Not to mention, most developers don’t have the kind of expertise needed to optimize their code for it to run at top benchmark speeds, especially for something as potentially large as a Data Science project.
We have to look beyond bare metal speed if we’re going to find the most efficient language for our application.
Speed of development
The fastest language when it comes to development will depend on the individual and the team’s preferences, the tooling available, and the kind of community around the language.
Languages that have good support for IDEs like VS Code, Brackets and IntelliJ are generally easier to work with. The proper IDE streamlined the development process, thanks to the kind of additional utility it provides. For instance, an in-built terminal, auto-suggestion, lint, and git make development faster.

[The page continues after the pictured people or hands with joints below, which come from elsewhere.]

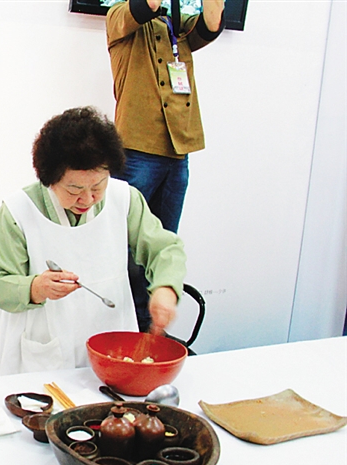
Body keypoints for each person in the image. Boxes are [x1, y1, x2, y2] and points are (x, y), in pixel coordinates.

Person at [0, 106, 186, 376]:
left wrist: (166, 289)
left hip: (110, 342)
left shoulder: (124, 199)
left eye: (97, 186)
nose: (88, 199)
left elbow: (164, 249)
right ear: (49, 180)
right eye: (74, 189)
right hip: (42, 347)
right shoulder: (19, 211)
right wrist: (35, 288)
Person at [106, 0, 224, 331]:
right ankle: (121, 329)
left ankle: (149, 331)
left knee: (163, 245)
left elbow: (211, 23)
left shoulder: (177, 25)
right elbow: (146, 5)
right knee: (125, 250)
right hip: (136, 150)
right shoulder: (119, 17)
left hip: (178, 150)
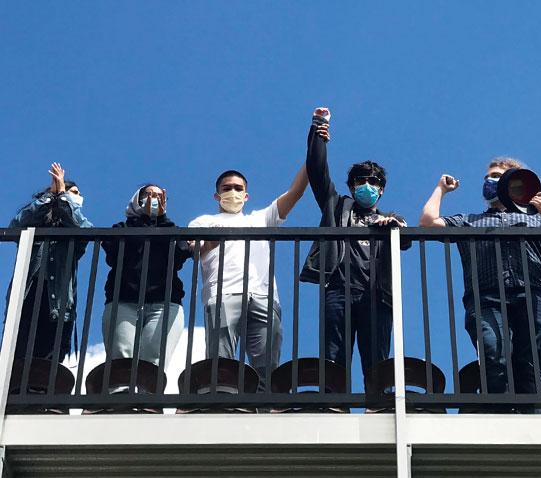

Languages that have been around for a while tend to have the largest community pooled around them. This especially works best if the language has been proven to have Enterprise support of a big company like Google or Facebook. If you run into a problem, finding a solution with the community’s help will be much faster.
Lastly, some languages have better support than others when it comes to the kind of libraries available. You don’t want to be in a position where you wish you used another language because it’s the only one with support for an important library you need. Sure, there are wrappers and alternatives, but nothing quite beats the real thing.
The best programming languages for data science
Clearly, then, we need a language that has both a beautiful development experience and is at least decently fast at (compiling if necessary and) execution. This is as close as it gets:
Go
Go/Golang emerged from the labs of Google engineers who dreamed of a C++ that’s easier to use than C++ itself. The result of their hard work gave birth to a systems language that found a home in many of the big data projects out there today: Kubernetes and Docker to name a few.
Aside from many advantages that Go has, the largest advantage comes in the fact that it’s has a surprisingly small learning curve and is easy to maintain. Aside from which, it’s almost unparalleled when it comes to distributed programming and parallel processing, an integral feature for machine learning systems.
R
R has enjoyed extended popularity in the limelight, growing alongside Python as a go-to data science option. It’s commonly referred to as the ‘love language of statistics’ because it comes with tools that simplify the process of building data models.
It helps that comes with a large number of libraries for basically any purpose out there. Besides which, it’s also simple to integrate with essential big data tools like Hadoop or Spark for in-memory processing and storage.
The only thing that might turn developers away from R is the fact that it might need to be translated into another language, which is why it’s often used alongside Python because it’s not deployable on its own. It’s not a general programming language.
It’s better suited towards a fixed set of solutions, eg. Data modeling, rather than being able to do everything like Java, for instance.
Scala
Scala was born as an effort to create a ‘better Java’ – a language that runs on the JVM and doesn’t have some of the biggest shortcomings of the popular Oracle-owned programming language. Its popularity was boosted even further by the fact that some of the most important Big Data tools out there – Spark and Kafka – were written using it.
Since it runs on the JVM, it’s interoperable with Java and all its cousin’s, giving it access to a large variety of libraries best exploited with a JVM-based language. While it definitely manages to get rid of the verbosity that Java developers detest so much while being incredibly fast, it has quite a learning curve.
Python
No list about Big Data programming languages is complete without mentioning Python. It has taken over the programming world in the last five years or so because of how suited it is for big data programming.
Python is the perfect example of why it’s s difficult to judge a programming language based solely in time-to-execute. Few languages out there have the same kind of depth when it comes to libraries and community as Python does.
Libraries like NumPy, SciPy, Pandas and a multitude more don’t have comparable alternatives in other languages. Even the most popular machine learning tools out there have at least some bits written in Python, eg. Tensorflow.
The downside? Python is slow. A lot of people prefer to use other languages as a result. A lot of these still use Python at one point in their workflow, however, because, being a scripting language, it’s the perfect solution for prototyping and developing systems that are not speed-intensive.